The most frustrating part of all of this is that my husband and I care. We care so much for our girls, and have a serious interest in their growth and education. We have advanced degrees and well-paid roles, and believe that one of the best ways we can provide for our children and give them all of the possibilities in this world is to model the behavior we want them to have. Two adults who studied hard, work hard, earn well and pursue their dreams…so they can invest time, money and energy into helping the next generation succeed.

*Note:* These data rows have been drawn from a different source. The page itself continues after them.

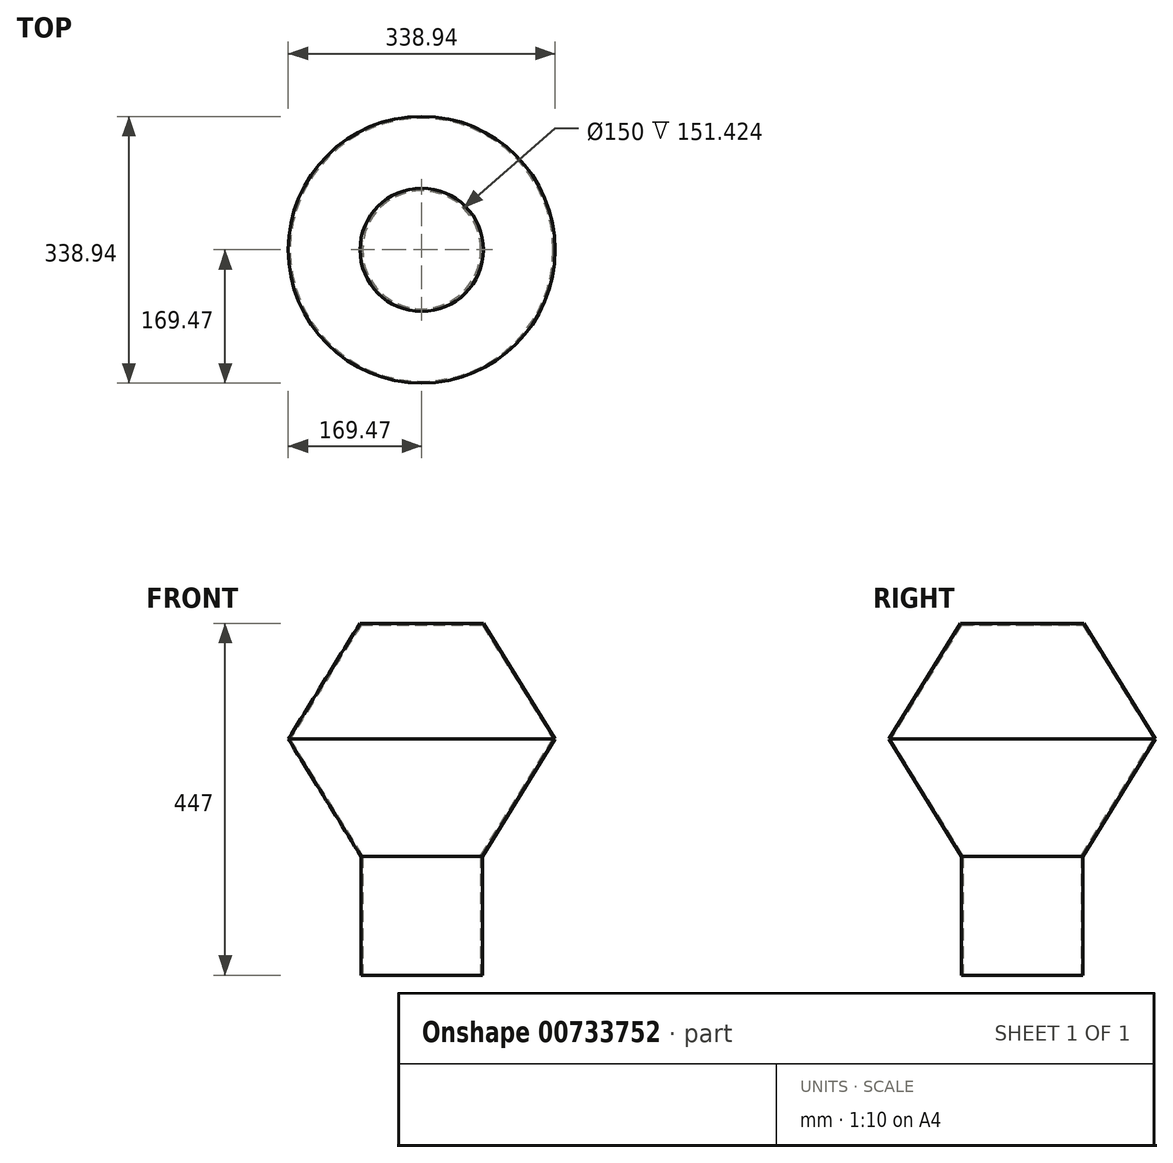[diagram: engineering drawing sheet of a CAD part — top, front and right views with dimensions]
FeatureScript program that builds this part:
annotation { "Feature Type Name" : "Feature", "Feature Type Description" : "" }
export const myFeature = defineFeature(function(context is Context, id is Id, definition is map)
    precondition{}
    {
        {
            var Q0;
            Q0=qCreatedBy(makeId("Front.planeOp"),FACE);
            var sketch = newSketch(context, id + "F0", { "sketchPlane" : qUnion([Q0])});
            skLineSegment(sketch, "E0.bottom", {"start": v(0, 0) * mm, "end": v(77, 0) * mm});
            skLineSegment(sketch, "E0.left", {"start": v(0, 0) * mm, "end": v(0, 150) * mm});
            skLineSegment(sketch, "E0.right", {"start": v(77, 0) * mm, "end": v(77, 150.85) * mm});
            skLineSegment(sketch, "E1.left", {"start": v(0, 150) * mm, "end": v(0, 300) * mm});
            skLineSegment(sketch, "E2.top", {"start": v(0, 447) * mm, "end": v(78.33, 447) * mm});
            skLineSegment(sketch, "E2.left", {"start": v(0, 300) * mm, "end": v(0, 447) * mm});
            skLineSegment(sketch, "E3", {"start": v(77, 150.85) * mm, "end": v(169.47, 300) * mm});
            skLineSegment(sketch, "E4", {"start": v(169.47, 300) * mm, "end": v(78.33, 447) * mm});
            skLineSegment(sketch, "E5.0", {"start": v(0, 445) * mm, "end": v(77.22, 445) * mm});
            skLineSegment(sketch, "E5.1", {"start": v(167.12, 300) * mm, "end": v(77.22, 445) * mm});
            skLineSegment(sketch, "E5.2", {"start": v(75, 151.42) * mm, "end": v(167.12, 300) * mm});
            skLineSegment(sketch, "E5.3", {"start": v(75, 0) * mm, "end": v(75, 151.42) * mm});
            skSolve(sketch);
        }
        {
            var Q0;
            {var subQ3=sQuery(id+"F0.wireOp",EDGE,"E0.right");Q0=makeQuery(id+"F0.imprint","IMPRINT",FACE,{"disambiguationData":[TD([[makeQuery(id+"F0.imprint","IMPRINT",EDGE,{"derivedFrom":subQ3}),1.0]])]});}
            var Q1;
            Q1=sQuery(id+"F0.wireOp",EDGE,"E1.left");
            revolve(context, id + "F1", {"surfaceOperationType" : NewSurfaceOperationType.NEW, "entities" : qUnion([Q0]), "axis" : qUnion([Q1]), "revolveType" : RevolveType.FULL});
        }
    });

The sad truth is, no matter how hard we try, how much we do, we will always fail when it comes to school. Because our school systems only support a lifestyle that no longer exists. And if that isn’t a goddamn shame, I don’t know what is.

Author

Lynn Morrison is a smart-ass American raising two prim princesses with her obnoxiously skinny Italian husband in Oxford, England. If you've ever hidden pizza boxes at the bottom of the trash or worn maternity pants when not pregnant, chances are you'll like the Nomad Mom Diary. Catch up with her daily on Facebook and Twitter.

1 Comment

  1. Yes! In addition to this, both of my daughters’ schools require parents to complete 10 hours per school of volunteer time (physically at the school), so for me, twenty hours. I know it doesn’t seem like a lot, but for a working family, it isn’t easy. And the kicker is that most of the volunteer opportunities are during school hours!! If you don’t complete the hours, your kid runs the risk of not being able to return the following year. There are also mandatory volunteer hours for team sports as well. I hate to say it, but when I was my girls’ ages, the PTA was optional and parental volunteering for both school and sports was just an opportunity, not a requirement. It’s almost impossible to juggle work, school, school volunteer time and sports volunteer time. Add that to what you’ve written about the time differences in school systems and regular working hours, and it makes it harder than ever to be available for our children, and (dare I say) to have a little bit of breathing room as human beings. This is such a great read! Thank you!